
    I will tell you this, though- It’s been a little over a year since we ended things (though we dragged it out a few extra months by sleeping together and trying to be “friends”. Note to everyone, everywhere, forever: DO NOT DO THIS!) and I know I made the right choice by walking away. You may go back and forth over this in your mind, especially since you guys have done the on-off thing before (my ex and I did). Just find that point on the horizon that keeps you moving forward and focus on that. I was still in love with my ex when we split, so I chose to focus on something that may sound sorta negative: I thought about how awful I felt in our relationship and I asked myself, do I want to feel like this for the rest of my life?. The answer was a resounding FUCK NO. But the questions that inevitably followed that one were decidedly more positive, How do I see my life playing out? What will make me happy? The list of things I wasn’t doing because all my energy was being funneled into a dying relationship was ENDLESS. And thinking about doing those things (like a Eurotrip, which I just got back from and was AWESOME! And applying to law school, which I’m doing now) made me excited for the future. It’s slow going in those first [six… ok eight!] months, but it does get easier. One day in March I was standing on the subway platform with my headphones in and I actually caught myself smiling for no goddamn reason. This makes people inch away from you while giving you the side-eye in NY, btw. Because you look crazy. But I did not care! Not only was I no longer sad all the time, but I was happy pretty much everyday. Point is, it gets better. I promise. Just find that thought that keeps you moving forward and focus on that.

    I’ll leave you with one last piece of (solid gold, IMO) advice:

  9. It’s Called a Breakup Because It’s Broken is the BEST breakup book everrrr.

  10. Married By Elvis says:

    Not moving to Detroit is ALWAYS the right decision.

  11. I feel bad because I feel like Detroit is trying really hard, but there’s no way I’d move there.

  12. I’m curious how many of the people commenting on this (and apparently the original) thread that they’d never move to Detroit have actually been there or know someone who lives in the area? I’m concerned that as soon as this letter-writer mentioned the name of this city the discourse shifted from finding the right fit for a city to general statements of “Detroit is hard/terrible, no wonder you didn’t want to move there!”

********

*Required work*
1: In the comment thread, which book does the writer recommend as the best breakup book?
2: Transcribe the comment thread between "I’ll leave you" and "I’d move there.", inclusive.

*Dataset excerpts*

********

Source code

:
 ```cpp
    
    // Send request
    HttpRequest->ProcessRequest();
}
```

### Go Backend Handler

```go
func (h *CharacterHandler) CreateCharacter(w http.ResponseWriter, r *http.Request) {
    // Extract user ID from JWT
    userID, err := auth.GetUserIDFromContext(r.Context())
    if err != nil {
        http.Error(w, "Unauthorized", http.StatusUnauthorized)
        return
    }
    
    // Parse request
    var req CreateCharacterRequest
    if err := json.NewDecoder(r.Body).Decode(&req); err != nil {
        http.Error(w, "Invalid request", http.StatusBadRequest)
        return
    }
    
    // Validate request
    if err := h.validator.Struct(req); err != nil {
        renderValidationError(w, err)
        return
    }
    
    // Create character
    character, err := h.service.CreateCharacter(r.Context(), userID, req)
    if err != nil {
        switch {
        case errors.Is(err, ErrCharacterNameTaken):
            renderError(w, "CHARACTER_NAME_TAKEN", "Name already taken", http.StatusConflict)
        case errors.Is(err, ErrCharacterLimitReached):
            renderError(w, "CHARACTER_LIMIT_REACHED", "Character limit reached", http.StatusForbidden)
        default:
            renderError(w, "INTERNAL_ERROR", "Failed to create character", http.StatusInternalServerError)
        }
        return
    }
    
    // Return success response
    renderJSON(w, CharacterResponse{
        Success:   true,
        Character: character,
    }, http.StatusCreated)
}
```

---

********

*Results of the tasks*
1: It's Called a Breakup Because It's Broken

2:
I’ll leave you with one last piece of (solid gold, IMO) advice:

  9. It’s Called a Breakup Because It’s Broken is the BEST breakup book everrrr.

  10. Married By Elvis says:

    Not moving to Detroit is ALWAYS the right decision.

  11. I feel bad because I feel like Detroit is trying really hard, but there’s no way I’d move there.